### Assignment
For this exercise, restate word for word only the lines from the one containing "right shoulder: (437, 333)" through the last line below. Pictures do not get copied.

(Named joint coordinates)
"""
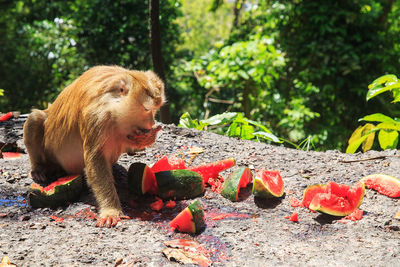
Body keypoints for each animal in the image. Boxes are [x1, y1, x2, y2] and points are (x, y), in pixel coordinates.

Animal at [23, 66, 165, 228]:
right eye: (147, 110)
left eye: (155, 109)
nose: (151, 122)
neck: (112, 108)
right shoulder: (96, 118)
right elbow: (96, 161)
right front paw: (111, 210)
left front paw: (146, 139)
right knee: (35, 119)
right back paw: (40, 168)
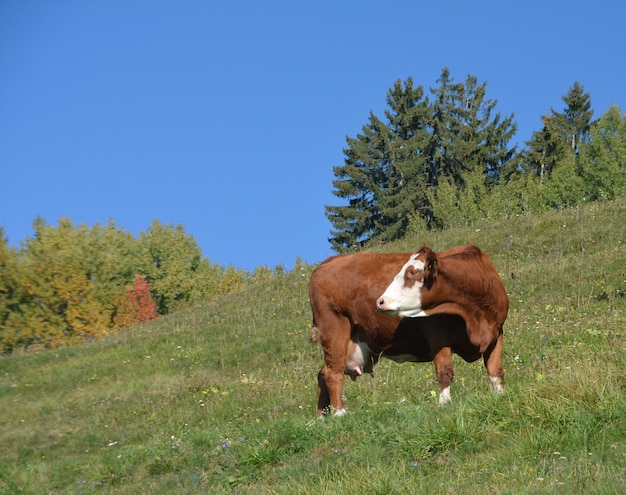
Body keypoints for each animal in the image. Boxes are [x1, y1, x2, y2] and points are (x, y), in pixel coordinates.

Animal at [308, 246, 508, 416]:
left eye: (412, 272)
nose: (380, 301)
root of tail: (328, 262)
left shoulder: (497, 333)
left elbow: (495, 370)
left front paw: (500, 395)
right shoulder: (437, 333)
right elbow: (445, 371)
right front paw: (444, 403)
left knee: (323, 373)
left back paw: (322, 418)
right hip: (334, 330)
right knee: (333, 373)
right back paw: (339, 413)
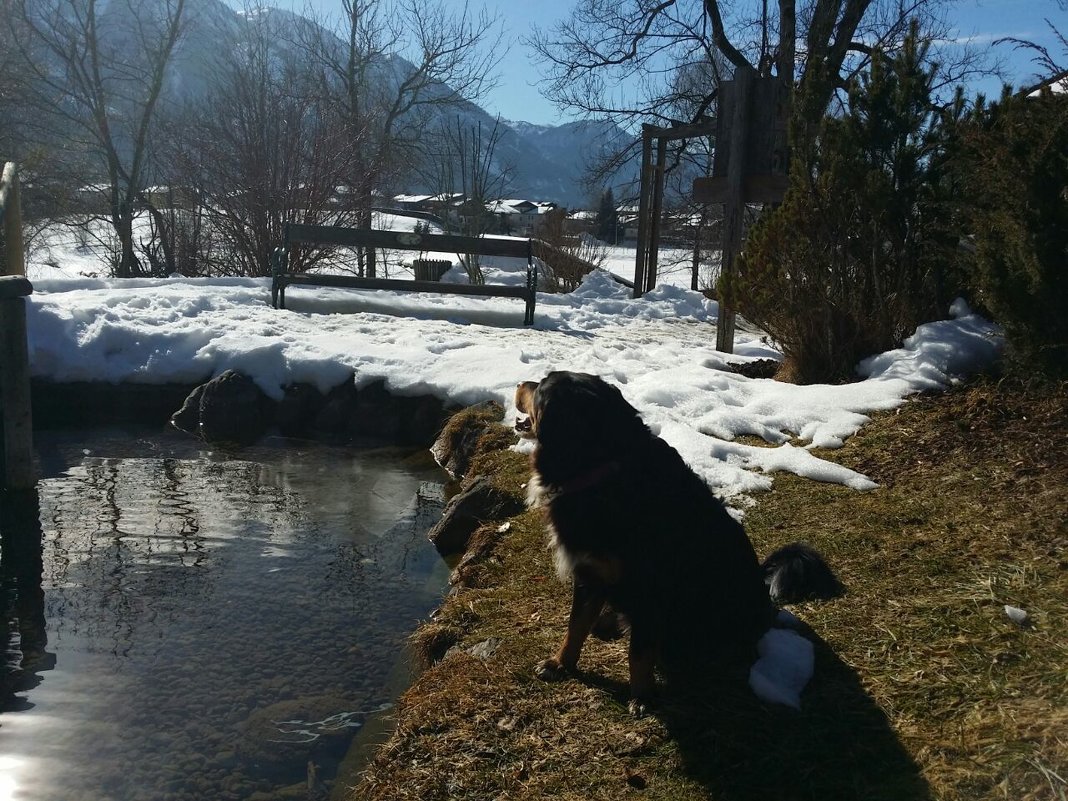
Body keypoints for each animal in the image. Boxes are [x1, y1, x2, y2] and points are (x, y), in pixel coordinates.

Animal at [516, 369, 841, 713]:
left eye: (541, 385)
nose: (520, 382)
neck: (604, 470)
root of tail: (765, 597)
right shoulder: (589, 572)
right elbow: (576, 625)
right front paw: (560, 664)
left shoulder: (650, 586)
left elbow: (639, 650)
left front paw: (642, 695)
"""
### Task response
right shoulder: (437, 333)
right elbow: (445, 371)
right front paw: (444, 403)
left knee: (323, 373)
left back paw: (322, 418)
right hip: (334, 330)
right knee: (333, 373)
right back paw: (339, 413)
Body keypoints for each animal in the image. Boxes are [x1, y1, x2, y2] and points are (x, y), in pixel coordinates.

Animal at [516, 369, 841, 713]:
left eye: (541, 385)
nose: (520, 382)
neck: (604, 470)
root of tail: (765, 597)
right shoulder: (589, 572)
right elbow: (576, 625)
right front paw: (560, 664)
left shoulder: (650, 586)
left elbow: (639, 650)
left front paw: (642, 695)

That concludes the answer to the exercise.